[WHAT TO PRODUCE]: Please copy out every line of text in the records below exactly, leaving out the pictures.

[INFORMATION GIVEN Boundary: Start]

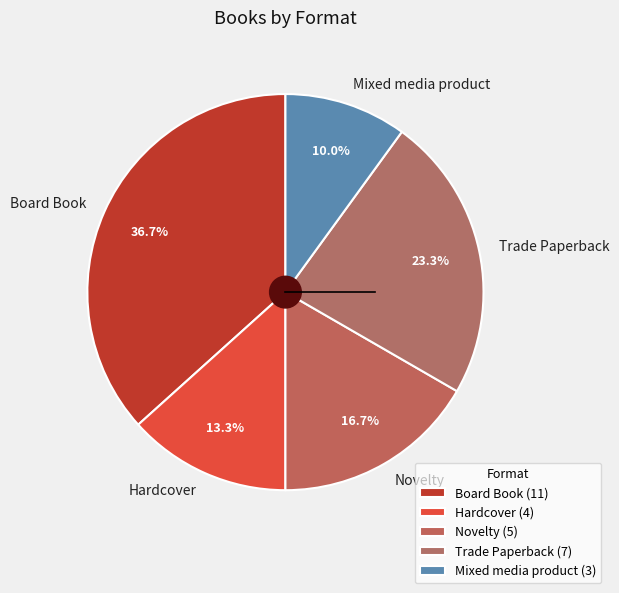

How many segments does this pie chart have?

5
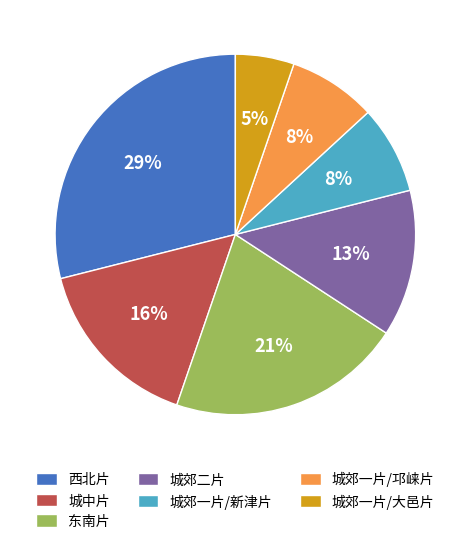

How many slices are in this pie chart?

7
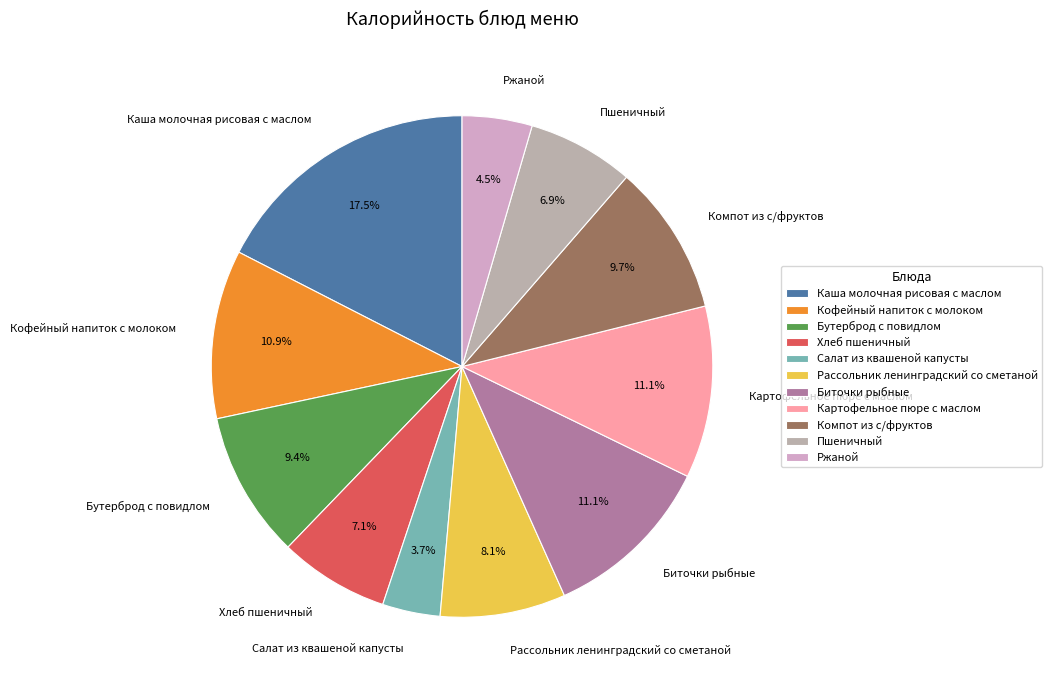

How many segments does this pie chart have?

11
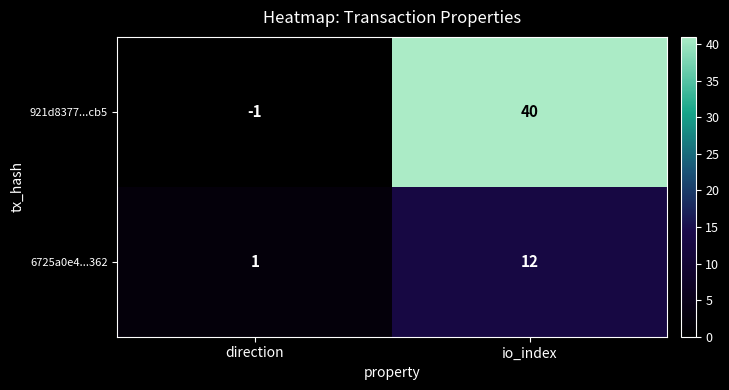

Which category has the lowest value across all series?

direction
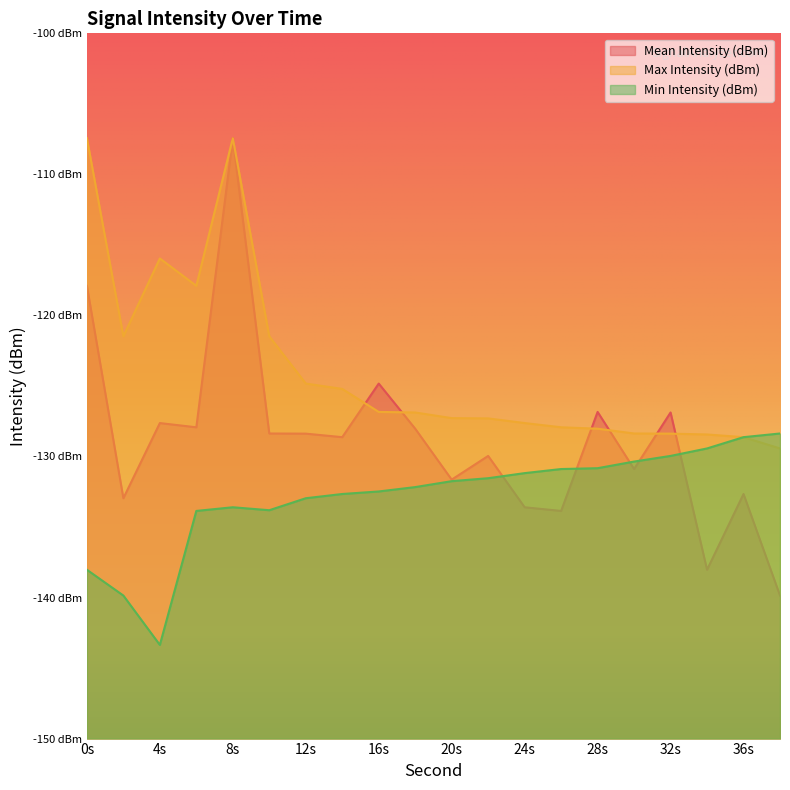

List the series in order of their peak value, highest first.

Mean Intensity (dBm), Max Intensity (dBm), Min Intensity (dBm)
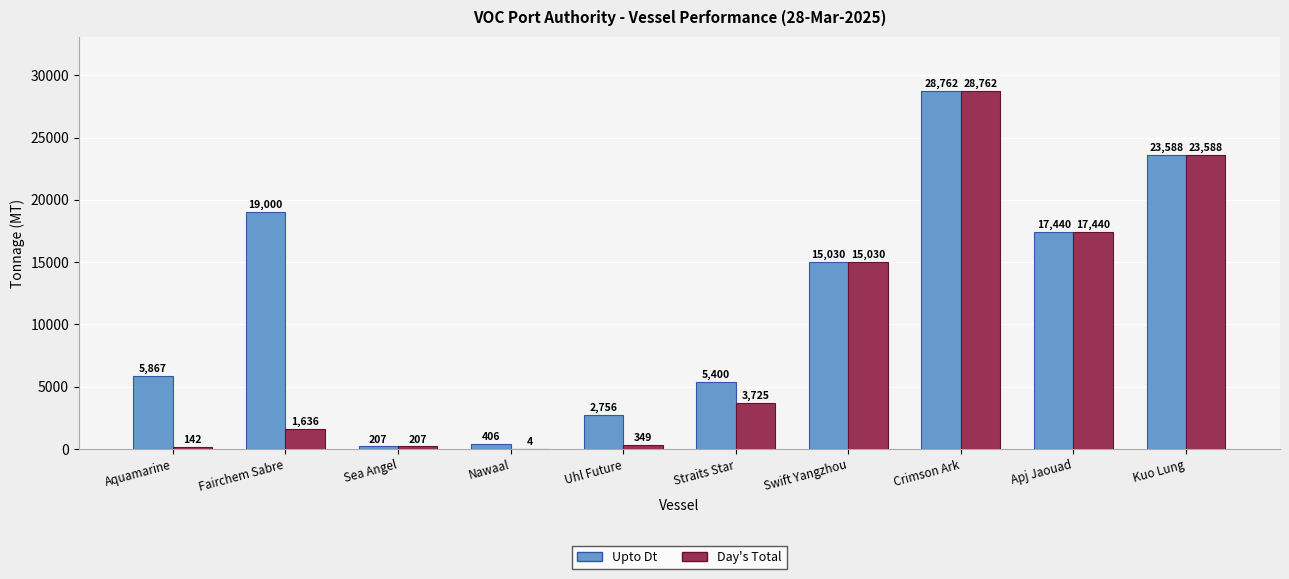

What is the sum of the Day's Total values at Fairchem Sabre and Crimson Ark?

30398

[INFORMATION GIVEN Boundary: End]

[TASK OUTPUT]:
How many segments does this pie chart have?

5

How many slices are in this pie chart?

7

How many segments does this pie chart have?

11

Which category has the lowest value across all series?

direction

List the series in order of their peak value, highest first.

Mean Intensity (dBm), Max Intensity (dBm), Min Intensity (dBm)

What is the sum of the Day's Total values at Fairchem Sabre and Crimson Ark?

30398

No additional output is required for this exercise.